[WORK INSTRUCTIONS]
Give back an exact copy of the lines in the records below, from the line that has "FILE NOT FOUND" through the line that has "may also process", and nothing besides.

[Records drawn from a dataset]
▬▬▬▬▬▬▬▬▬▬
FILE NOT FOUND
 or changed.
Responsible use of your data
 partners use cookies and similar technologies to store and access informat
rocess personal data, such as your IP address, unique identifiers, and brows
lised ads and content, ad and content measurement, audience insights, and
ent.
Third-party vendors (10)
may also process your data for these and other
▬▬▬▬▬▬▬▬▬▬
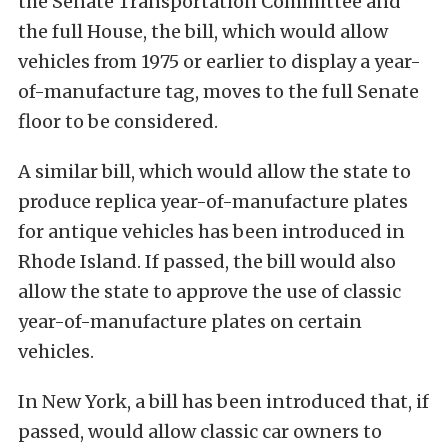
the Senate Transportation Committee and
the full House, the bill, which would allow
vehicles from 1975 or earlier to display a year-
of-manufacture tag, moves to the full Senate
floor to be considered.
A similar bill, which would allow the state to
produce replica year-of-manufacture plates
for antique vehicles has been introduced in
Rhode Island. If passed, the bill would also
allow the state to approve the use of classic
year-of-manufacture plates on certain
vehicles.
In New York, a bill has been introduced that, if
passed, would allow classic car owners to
▬▬▬▬▬▬▬▬▬▬
[COMPLETED TASK]
FILE NOT FOUND
 or changed.
Responsible use of your data
 partners use cookies and similar technologies to store and access informat
rocess personal data, such as your IP address, unique identifiers, and brows
lised ads and content, ad and content measurement, audience insights, and
ent.
Third-party vendors (10)
may also process your data for these and other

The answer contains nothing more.